In terms of sound recording and mixing for film and HD video production, Emmy-nominated audio engineer Stu Deutsch has done it all. From operating a boom microphone for Pee Wee’s Playhouse on CBS in 1986 to mixing sound for Spike Lee’s documentary When The Levees Broke: A Requiem In Four Acts in 2006 to his most recent project, serving as recording supervisor for Nickelodeon’s latest hit show, The Naked Brothers Band, his goal is always the same: to acquire the best audio elements, often under the most difficult circumstances.
He’s the guy that places all of the mics on set, clips mics to actors and makes sure the boom is picking up everything it’s supposed to. On Naked Brothers Band, Deutsch is challenged with individually micing up to nine actors simultaneously and making sure everyone gets heard. That’s often difficult when the actors are adolescent kids who “won’t sit still in order to put them on, and they play basketball in between setups where the sensitive equipment may get trashed.”



Deutsch says, “You have to be a little masochistic to be a soundman and put up with little or no respect in a visually-dominated medium. But we persevere.”



Q: Do you find most of the projects you work on are acquired and/or completed in stereo or surround audio? Why?
A: I don’t record in surround sound. I record in stereo for crowd ambience tracks with either a pair of Sennheiser MKH-40’s or 50’s or a Neumann RMS 191 stereo mic. A large part of Naked Brothers is recorded in stereo because I have two mics working on set for more than two actors. Sometimes I have nine kids running around at the same time. I also record on a Fostex DV 824 8 track recorder with a Fostex PD 606 6 track recorder as a backup.

Q: A TV show like Naked Brothers Band has a lot of actors on set. How do you mic them?
A: I use boom mics most of the time for several reasons. Primarily, the actors are delivering their lines at high levels and lavalier mics are too close to sound very good. Lavs are pretty cheap pieces of equipment in comparison to a good boom mic, which costs thousands of dollars. Lavs also don’t work in conjunction with the environment; you don’t hear the voice in the room.

Secondly, it’s hard to hide the radio transmitters on kids because they’re so small and they run all over the set between takes. The transmitters are dragging on the floor five minutes after you’ve put them on. I tend to mic both on-camera and off-camera dialogue for overlapping reasons.

The sound crew working on the first season [Deutsch has worked on the second and third seasons] put wireless mics on the kids for every setup and I understand that there were problems with clothing noise and the wireless transmitters being in the shot some of the time.
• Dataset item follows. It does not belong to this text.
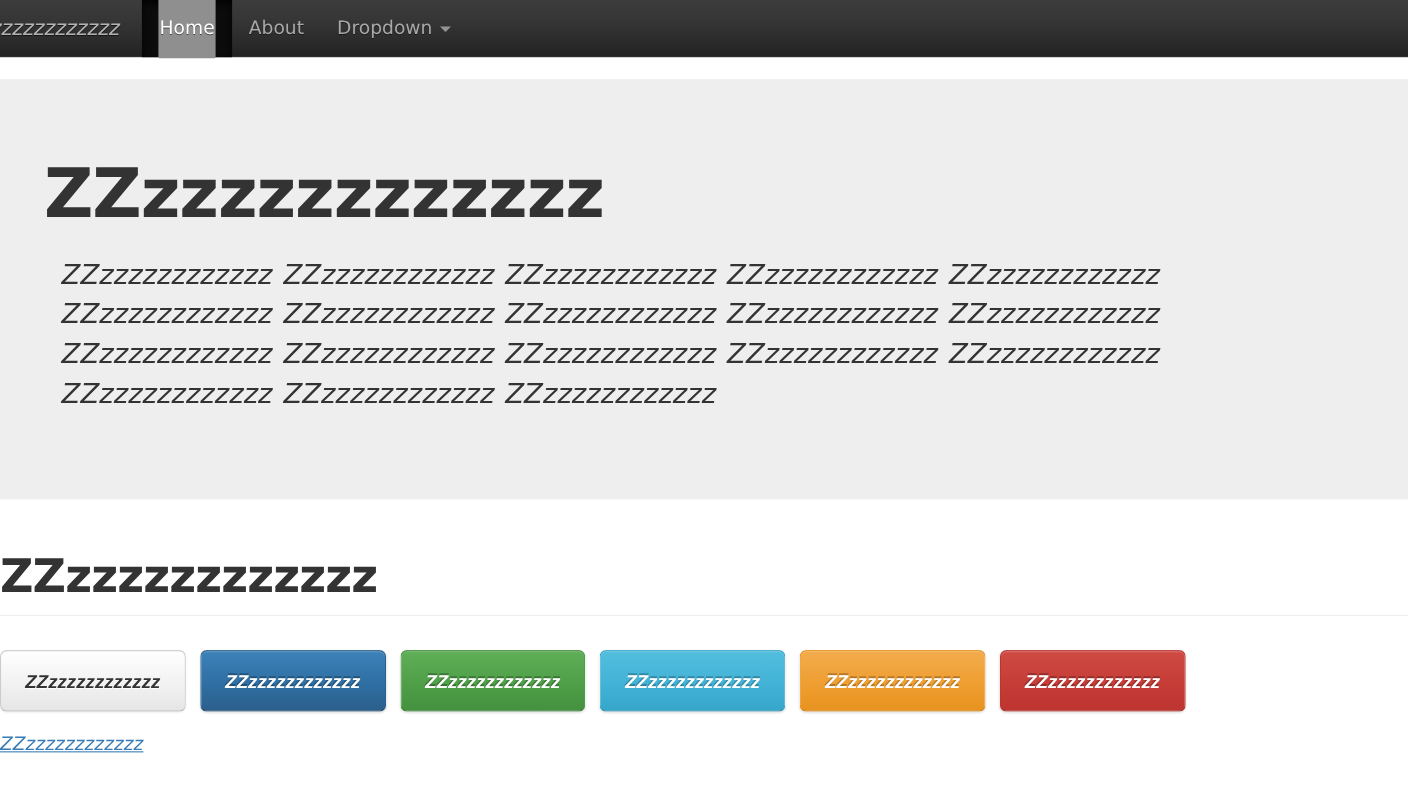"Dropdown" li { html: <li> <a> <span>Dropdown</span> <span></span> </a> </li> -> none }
Q: When acquiring audio in the field, what’s the best way set up mic placement? Does on-camera recording work well enough for some?
A: In the field I generally put radio mics on the actors for background noise reasons. On-camera mics are a travesty of nature and should be outlawed. Microphone placement is the guarded secret of great sound recording. An inert mic stuck on top of a camera has no soul.

The show is shot on two hand-held Sony [F950R] HD cameras shooting a medium shot and close-ups at the same time. Trying to record the proper perspective for both cameras can be problematic at times.

Q: What’s the biggest misconception about audio-for-HD production?
A: I do mostly feature films with 30 years of experience as a boom operator and sound mixer. I treat HD production just as I’d treat anything else, except for the stereo audio that I’m sending to both cameras in addition to my DVD-RAM discs.